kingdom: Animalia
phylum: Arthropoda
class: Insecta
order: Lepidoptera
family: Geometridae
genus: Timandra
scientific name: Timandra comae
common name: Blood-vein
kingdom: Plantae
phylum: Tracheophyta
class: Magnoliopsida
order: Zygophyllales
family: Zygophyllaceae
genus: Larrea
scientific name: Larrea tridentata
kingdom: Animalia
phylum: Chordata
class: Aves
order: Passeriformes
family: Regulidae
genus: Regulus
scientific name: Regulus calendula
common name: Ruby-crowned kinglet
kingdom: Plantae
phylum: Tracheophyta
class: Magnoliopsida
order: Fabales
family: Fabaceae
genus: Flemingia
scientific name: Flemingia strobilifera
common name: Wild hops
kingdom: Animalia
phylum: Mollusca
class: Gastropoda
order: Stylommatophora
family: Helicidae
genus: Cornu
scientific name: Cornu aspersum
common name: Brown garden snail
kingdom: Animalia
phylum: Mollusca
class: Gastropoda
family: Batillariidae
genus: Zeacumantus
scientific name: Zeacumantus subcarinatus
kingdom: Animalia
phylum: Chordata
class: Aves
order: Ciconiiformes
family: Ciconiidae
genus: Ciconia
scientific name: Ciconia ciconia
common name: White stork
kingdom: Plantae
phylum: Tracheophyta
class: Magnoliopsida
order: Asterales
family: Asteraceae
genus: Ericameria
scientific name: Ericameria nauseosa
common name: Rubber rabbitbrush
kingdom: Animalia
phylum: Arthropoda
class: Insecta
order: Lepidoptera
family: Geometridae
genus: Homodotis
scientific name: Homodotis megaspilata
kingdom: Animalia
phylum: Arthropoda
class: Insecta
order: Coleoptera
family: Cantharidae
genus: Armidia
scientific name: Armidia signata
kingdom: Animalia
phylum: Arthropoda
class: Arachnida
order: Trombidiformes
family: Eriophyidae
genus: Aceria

----

> _What you are asked to do_: Return every line of the material above word for word, keeping the original order.

> _Final result_:
kingdom: Animalia
phylum: Arthropoda
class: Insecta
order: Lepidoptera
family: Geometridae
genus: Timandra
scientific name: Timandra comae
common name: Blood-vein
kingdom: Plantae
phylum: Tracheophyta
class: Magnoliopsida
order: Zygophyllales
family: Zygophyllaceae
genus: Larrea
scientific name: Larrea tridentata
kingdom: Animalia
phylum: Chordata
class: Aves
order: Passeriformes
family: Regulidae
genus: Regulus
scientific name: Regulus calendula
common name: Ruby-crowned kinglet
kingdom: Plantae
phylum: Tracheophyta
class: Magnoliopsida
order: Fabales
family: Fabaceae
genus: Flemingia
scientific name: Flemingia strobilifera
common name: Wild hops
kingdom: Animalia
phylum: Mollusca
class: Gastropoda
order: Stylommatophora
family: Helicidae
genus: Cornu
scientific name: Cornu aspersum
common name: Brown garden snail
kingdom: Animalia
phylum: Mollusca
class: Gastropoda
family: Batillariidae
genus: Zeacumantus
scientific name: Zeacumantus subcarinatus
kingdom: Animalia
phylum: Chordata
class: Aves
order: Ciconiiformes
family: Ciconiidae
genus: Ciconia
scientific name: Ciconia ciconia
common name: White stork
kingdom: Plantae
phylum: Tracheophyta
class: Magnoliopsida
order: Asterales
family: Asteraceae
genus: Ericameria
scientific name: Ericameria nauseosa
common name: Rubber rabbitbrush
kingdom: Animalia
phylum: Arthropoda
class: Insecta
order: Lepidoptera
family: Geometridae
genus: Homodotis
scientific name: Homodotis megaspilata
kingdom: Animalia
phylum: Arthropoda
class: Insecta
order: Coleoptera
family: Cantharidae
genus: Armidia
scientific name: Armidia signata
kingdom: Animalia
phylum: Arthropoda
class: Arachnida
order: Trombidiformes
family: Eriophyidae
genus: Aceria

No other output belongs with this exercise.